EXERCISE INPUT →
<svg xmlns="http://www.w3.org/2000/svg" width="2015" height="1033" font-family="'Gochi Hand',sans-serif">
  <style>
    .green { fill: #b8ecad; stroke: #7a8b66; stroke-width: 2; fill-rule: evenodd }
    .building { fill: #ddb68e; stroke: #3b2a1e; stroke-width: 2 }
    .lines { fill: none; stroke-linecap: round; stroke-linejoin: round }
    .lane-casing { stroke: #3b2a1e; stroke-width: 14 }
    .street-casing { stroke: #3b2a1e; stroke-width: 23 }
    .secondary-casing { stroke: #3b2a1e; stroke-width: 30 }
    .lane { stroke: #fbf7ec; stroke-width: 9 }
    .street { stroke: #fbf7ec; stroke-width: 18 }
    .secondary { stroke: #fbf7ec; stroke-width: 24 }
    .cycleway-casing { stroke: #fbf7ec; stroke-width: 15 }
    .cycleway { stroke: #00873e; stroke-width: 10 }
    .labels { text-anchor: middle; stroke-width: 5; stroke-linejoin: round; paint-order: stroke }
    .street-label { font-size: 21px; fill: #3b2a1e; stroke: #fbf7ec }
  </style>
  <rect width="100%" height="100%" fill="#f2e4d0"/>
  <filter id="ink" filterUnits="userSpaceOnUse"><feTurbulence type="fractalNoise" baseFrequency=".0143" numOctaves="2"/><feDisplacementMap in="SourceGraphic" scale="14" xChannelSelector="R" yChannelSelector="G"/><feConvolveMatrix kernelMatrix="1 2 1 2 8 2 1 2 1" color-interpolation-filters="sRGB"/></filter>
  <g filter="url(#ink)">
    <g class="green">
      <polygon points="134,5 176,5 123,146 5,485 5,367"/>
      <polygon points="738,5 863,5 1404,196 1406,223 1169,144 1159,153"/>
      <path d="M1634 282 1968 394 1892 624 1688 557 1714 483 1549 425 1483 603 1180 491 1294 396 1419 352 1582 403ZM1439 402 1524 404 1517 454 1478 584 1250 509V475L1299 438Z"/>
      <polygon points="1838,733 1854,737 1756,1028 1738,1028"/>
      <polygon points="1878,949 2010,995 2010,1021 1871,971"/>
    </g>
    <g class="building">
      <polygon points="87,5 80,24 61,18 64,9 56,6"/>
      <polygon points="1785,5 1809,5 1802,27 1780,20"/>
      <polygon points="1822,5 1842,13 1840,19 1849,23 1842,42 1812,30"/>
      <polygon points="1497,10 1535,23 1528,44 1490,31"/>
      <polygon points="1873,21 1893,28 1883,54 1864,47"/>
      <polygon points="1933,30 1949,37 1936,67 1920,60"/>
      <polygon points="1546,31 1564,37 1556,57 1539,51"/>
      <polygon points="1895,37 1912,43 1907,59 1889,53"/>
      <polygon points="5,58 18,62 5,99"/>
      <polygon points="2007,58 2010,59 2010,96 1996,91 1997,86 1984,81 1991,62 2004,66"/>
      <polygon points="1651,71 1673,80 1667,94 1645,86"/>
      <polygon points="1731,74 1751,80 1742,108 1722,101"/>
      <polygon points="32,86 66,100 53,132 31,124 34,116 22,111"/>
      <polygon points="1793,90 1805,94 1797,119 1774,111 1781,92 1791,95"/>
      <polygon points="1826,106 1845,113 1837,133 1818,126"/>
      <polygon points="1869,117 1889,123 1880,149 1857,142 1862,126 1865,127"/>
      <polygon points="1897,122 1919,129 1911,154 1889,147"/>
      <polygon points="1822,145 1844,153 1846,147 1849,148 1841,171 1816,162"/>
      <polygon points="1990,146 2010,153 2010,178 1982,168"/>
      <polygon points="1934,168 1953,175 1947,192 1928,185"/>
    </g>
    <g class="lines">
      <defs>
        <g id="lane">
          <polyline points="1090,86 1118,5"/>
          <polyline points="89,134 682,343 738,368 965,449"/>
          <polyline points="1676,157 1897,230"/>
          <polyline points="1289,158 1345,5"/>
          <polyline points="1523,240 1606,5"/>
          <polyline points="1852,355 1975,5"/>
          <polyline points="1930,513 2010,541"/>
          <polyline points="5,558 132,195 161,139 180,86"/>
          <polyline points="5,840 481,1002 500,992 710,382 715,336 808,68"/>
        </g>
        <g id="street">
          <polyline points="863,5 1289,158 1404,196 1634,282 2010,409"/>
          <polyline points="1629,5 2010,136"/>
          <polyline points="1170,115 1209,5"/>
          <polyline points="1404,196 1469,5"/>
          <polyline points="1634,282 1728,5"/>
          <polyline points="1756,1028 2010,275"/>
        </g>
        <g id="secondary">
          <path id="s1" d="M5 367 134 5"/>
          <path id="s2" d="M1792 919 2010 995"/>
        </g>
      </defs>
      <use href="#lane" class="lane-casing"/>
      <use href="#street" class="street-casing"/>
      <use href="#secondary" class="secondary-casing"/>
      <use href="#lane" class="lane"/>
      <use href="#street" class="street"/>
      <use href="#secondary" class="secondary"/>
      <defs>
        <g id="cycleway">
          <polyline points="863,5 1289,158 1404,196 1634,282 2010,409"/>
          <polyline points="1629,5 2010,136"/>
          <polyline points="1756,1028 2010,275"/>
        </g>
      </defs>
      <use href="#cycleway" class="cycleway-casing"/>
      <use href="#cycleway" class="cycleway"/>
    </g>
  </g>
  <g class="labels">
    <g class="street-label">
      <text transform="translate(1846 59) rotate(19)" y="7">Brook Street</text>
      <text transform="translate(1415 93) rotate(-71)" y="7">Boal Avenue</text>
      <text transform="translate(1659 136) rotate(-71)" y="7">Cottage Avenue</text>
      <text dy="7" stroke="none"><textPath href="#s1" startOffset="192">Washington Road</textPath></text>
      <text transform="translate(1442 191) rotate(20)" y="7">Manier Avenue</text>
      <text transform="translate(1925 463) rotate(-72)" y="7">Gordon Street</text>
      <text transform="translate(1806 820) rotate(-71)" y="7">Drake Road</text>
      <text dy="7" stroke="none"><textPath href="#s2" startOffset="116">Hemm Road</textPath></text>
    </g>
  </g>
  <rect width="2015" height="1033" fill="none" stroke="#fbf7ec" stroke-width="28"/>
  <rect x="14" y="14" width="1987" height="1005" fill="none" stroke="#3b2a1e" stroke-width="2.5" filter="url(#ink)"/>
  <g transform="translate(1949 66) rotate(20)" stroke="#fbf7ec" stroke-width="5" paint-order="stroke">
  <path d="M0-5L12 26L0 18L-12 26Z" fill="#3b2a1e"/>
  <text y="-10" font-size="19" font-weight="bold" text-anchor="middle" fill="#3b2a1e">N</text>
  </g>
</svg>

WHAT YOU HAVE TO DO → Return the lines above exactly, keeping every word.

ANSWER SPACE →
<svg xmlns="http://www.w3.org/2000/svg" width="2015" height="1033" font-family="'Gochi Hand',sans-serif">
  <style>
    .green { fill: #b8ecad; stroke: #7a8b66; stroke-width: 2; fill-rule: evenodd }
    .building { fill: #ddb68e; stroke: #3b2a1e; stroke-width: 2 }
    .lines { fill: none; stroke-linecap: round; stroke-linejoin: round }
    .lane-casing { stroke: #3b2a1e; stroke-width: 14 }
    .street-casing { stroke: #3b2a1e; stroke-width: 23 }
    .secondary-casing { stroke: #3b2a1e; stroke-width: 30 }
    .lane { stroke: #fbf7ec; stroke-width: 9 }
    .street { stroke: #fbf7ec; stroke-width: 18 }
    .secondary { stroke: #fbf7ec; stroke-width: 24 }
    .cycleway-casing { stroke: #fbf7ec; stroke-width: 15 }
    .cycleway { stroke: #00873e; stroke-width: 10 }
    .labels { text-anchor: middle; stroke-width: 5; stroke-linejoin: round; paint-order: stroke }
    .street-label { font-size: 21px; fill: #3b2a1e; stroke: #fbf7ec }
  </style>
  <rect width="100%" height="100%" fill="#f2e4d0"/>
  <filter id="ink" filterUnits="userSpaceOnUse"><feTurbulence type="fractalNoise" baseFrequency=".0143" numOctaves="2"/><feDisplacementMap in="SourceGraphic" scale="14" xChannelSelector="R" yChannelSelector="G"/><feConvolveMatrix kernelMatrix="1 2 1 2 8 2 1 2 1" color-interpolation-filters="sRGB"/></filter>
  <g filter="url(#ink)">
    <g class="green">
      <polygon points="134,5 176,5 123,146 5,485 5,367"/>
      <polygon points="738,5 863,5 1404,196 1406,223 1169,144 1159,153"/>
      <path d="M1634 282 1968 394 1892 624 1688 557 1714 483 1549 425 1483 603 1180 491 1294 396 1419 352 1582 403ZM1439 402 1524 404 1517 454 1478 584 1250 509V475L1299 438Z"/>
      <polygon points="1838,733 1854,737 1756,1028 1738,1028"/>
      <polygon points="1878,949 2010,995 2010,1021 1871,971"/>
    </g>
    <g class="building">
      <polygon points="87,5 80,24 61,18 64,9 56,6"/>
      <polygon points="1785,5 1809,5 1802,27 1780,20"/>
      <polygon points="1822,5 1842,13 1840,19 1849,23 1842,42 1812,30"/>
      <polygon points="1497,10 1535,23 1528,44 1490,31"/>
      <polygon points="1873,21 1893,28 1883,54 1864,47"/>
      <polygon points="1933,30 1949,37 1936,67 1920,60"/>
      <polygon points="1546,31 1564,37 1556,57 1539,51"/>
      <polygon points="1895,37 1912,43 1907,59 1889,53"/>
      <polygon points="5,58 18,62 5,99"/>
      <polygon points="2007,58 2010,59 2010,96 1996,91 1997,86 1984,81 1991,62 2004,66"/>
      <polygon points="1651,71 1673,80 1667,94 1645,86"/>
      <polygon points="1731,74 1751,80 1742,108 1722,101"/>
      <polygon points="32,86 66,100 53,132 31,124 34,116 22,111"/>
      <polygon points="1793,90 1805,94 1797,119 1774,111 1781,92 1791,95"/>
      <polygon points="1826,106 1845,113 1837,133 1818,126"/>
      <polygon points="1869,117 1889,123 1880,149 1857,142 1862,126 1865,127"/>
      <polygon points="1897,122 1919,129 1911,154 1889,147"/>
      <polygon points="1822,145 1844,153 1846,147 1849,148 1841,171 1816,162"/>
      <polygon points="1990,146 2010,153 2010,178 1982,168"/>
      <polygon points="1934,168 1953,175 1947,192 1928,185"/>
    </g>
    <g class="lines">
      <defs>
        <g id="lane">
          <polyline points="1090,86 1118,5"/>
          <polyline points="89,134 682,343 738,368 965,449"/>
          <polyline points="1676,157 1897,230"/>
          <polyline points="1289,158 1345,5"/>
          <polyline points="1523,240 1606,5"/>
          <polyline points="1852,355 1975,5"/>
          <polyline points="1930,513 2010,541"/>
          <polyline points="5,558 132,195 161,139 180,86"/>
          <polyline points="5,840 481,1002 500,992 710,382 715,336 808,68"/>
        </g>
        <g id="street">
          <polyline points="863,5 1289,158 1404,196 1634,282 2010,409"/>
          <polyline points="1629,5 2010,136"/>
          <polyline points="1170,115 1209,5"/>
          <polyline points="1404,196 1469,5"/>
          <polyline points="1634,282 1728,5"/>
          <polyline points="1756,1028 2010,275"/>
        </g>
        <g id="secondary">
          <path id="s1" d="M5 367 134 5"/>
          <path id="s2" d="M1792 919 2010 995"/>
        </g>
      </defs>
      <use href="#lane" class="lane-casing"/>
      <use href="#street" class="street-casing"/>
      <use href="#secondary" class="secondary-casing"/>
      <use href="#lane" class="lane"/>
      <use href="#street" class="street"/>
      <use href="#secondary" class="secondary"/>
      <defs>
        <g id="cycleway">
          <polyline points="863,5 1289,158 1404,196 1634,282 2010,409"/>
          <polyline points="1629,5 2010,136"/>
          <polyline points="1756,1028 2010,275"/>
        </g>
      </defs>
      <use href="#cycleway" class="cycleway-casing"/>
      <use href="#cycleway" class="cycleway"/>
    </g>
  </g>
  <g class="labels">
    <g class="street-label">
      <text transform="translate(1846 59) rotate(19)" y="7">Brook Street</text>
      <text transform="translate(1415 93) rotate(-71)" y="7">Boal Avenue</text>
      <text transform="translate(1659 136) rotate(-71)" y="7">Cottage Avenue</text>
      <text dy="7" stroke="none"><textPath href="#s1" startOffset="192">Washington Road</textPath></text>
      <text transform="translate(1442 191) rotate(20)" y="7">Manier Avenue</text>
      <text transform="translate(1925 463) rotate(-72)" y="7">Gordon Street</text>
      <text transform="translate(1806 820) rotate(-71)" y="7">Drake Road</text>
      <text dy="7" stroke="none"><textPath href="#s2" startOffset="116">Hemm Road</textPath></text>
    </g>
  </g>
  <rect width="2015" height="1033" fill="none" stroke="#fbf7ec" stroke-width="28"/>
  <rect x="14" y="14" width="1987" height="1005" fill="none" stroke="#3b2a1e" stroke-width="2.5" filter="url(#ink)"/>
  <g transform="translate(1949 66) rotate(20)" stroke="#fbf7ec" stroke-width="5" paint-order="stroke">
  <path d="M0-5L12 26L0 18L-12 26Z" fill="#3b2a1e"/>
  <text y="-10" font-size="19" font-weight="bold" text-anchor="middle" fill="#3b2a1e">N</text>
  </g>
</svg>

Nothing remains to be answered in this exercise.